И все-таки это был котенок. Да к тому же маленький, и месяца, наверное, не исполнилось. Он сидел под лопухом и орал в небо, широко разевая бледно-розовую пасть с маленьким чистеньким язычком и крохотными зубками. Все его тщедушное тело содрогалось от крика, и просто удивительно было, как уместился в таком тощем, жалком теле такой напористый деревянный голос. Я протянул руку, чтобы взять его за шиворот, но не успел: он подпрыгнул и повис на моей руке головою вниз, вцепившись в кожу всеми двадцатью когтями. И то ли он был слишком слаб, то ли просто ловкий такой, но при этом он не оцарапал меня нисколько, даже следов на коже не оставил. Вцепился и быстро-быстро пополз по руке к локтю, а когда я сообразил отдернуть руку, он перевалился с нижней стороны на верхнюю и уселся на локтевом сгибе. Я ощутил только легкие щекотные покалывания, волной прокатившиеся по коже, словно по мне паук пробежал. И при этом он не переставал орать ни на мгновенье. От щекотки меня передернуло всего, он едва не свалился и вцепился уже по-настоящему, до крови.
— Ой, ой! — закричал я и, поддерживая его свободной левой рукой, задом выполз из лопухов.
Брат стоял на тропе с горящими от возбуждения глазами, перетаптывался и тянул шею.
— Эх ты… — снисходительно сказал я. — Вот она, твоя гремучая змея.

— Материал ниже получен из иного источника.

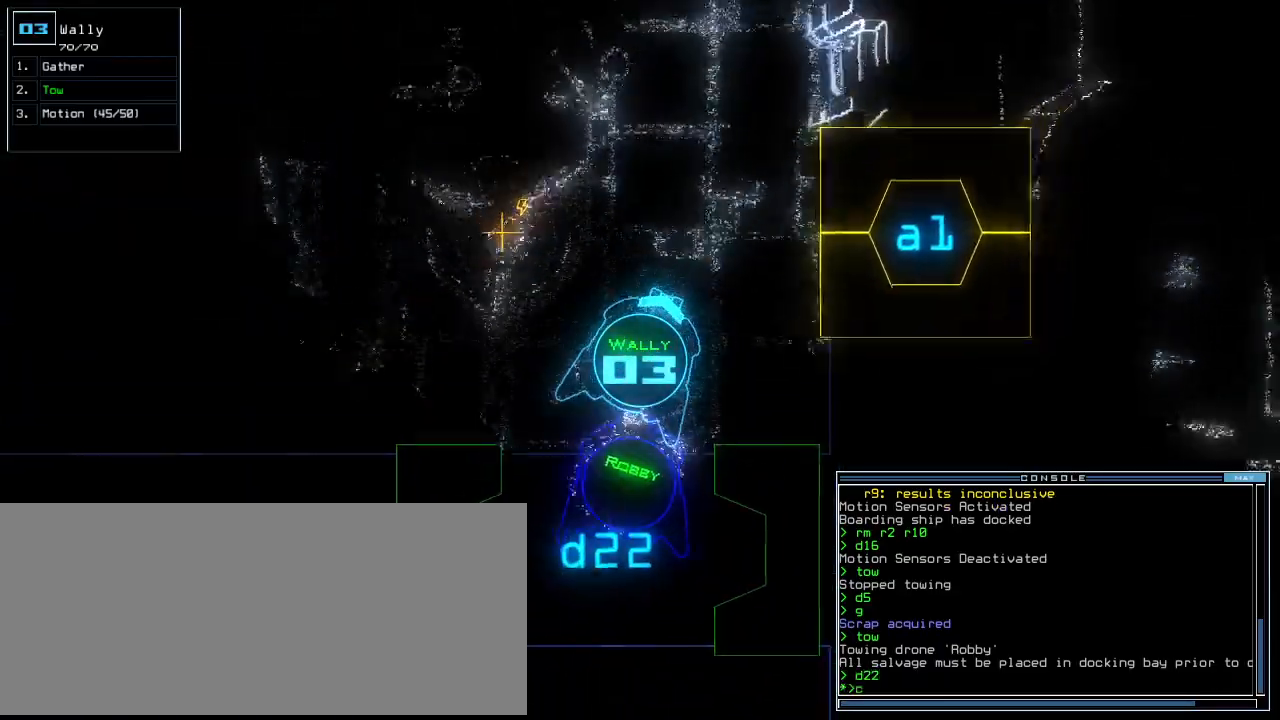
{"keys": ["a", "right", "up"], "events": [[20, "c", "down"], [40, "right", "down"], [140, "c", "up"], [200, "right", "up"], [300, "return", "down"], [360, "return", "up"], [460, "right", "down"], [500, "a", "down"]]}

— Дай… — он облизнулся и потянулся потрогать.
Котенок шарахнулся от него и снова вцепился мне в руку. Он орал и орал, ничуть не успокоившись, и дрожал всем телом. То ли ему холодно было, то ли напугался. А может, просто голодный. Я вдруг вспомнил, что тоже голодный. И так сразу засосало под ложечкой — белый свет померк, так вдруг заурчало в животе, громко, на весь мир. Господи, ну почему я не могу поесть вволю, ну почему! Уже который день, или который год, или который месяц, и нет им конца! Дайте же мне что-нибудь, неужели я всю жизнь буду ходить голодный и никогда больше не узнаю, как это — быть сытым несколько дней кряду? В чужой бы сад сейчас и жрать, жрать, чавкать — да где же он, этот чужой сад? Холодный пот катился по моему телу, котенок опять вцепился мне в руку. Стало больно, и я услышал его яростный деревянный писк. Все вокруг было в порядке, стоял солнечный теплый вечер, и лопухи чуть слышно шуршали за моей спиной, и брат взволнованно таращил круглые глаза и тянулся к котенку. По-моему, он ничего не заметил, и это было хорошо, но я был весь мокрый, словно искупался только что, и трусы противня липли к мокрому телу.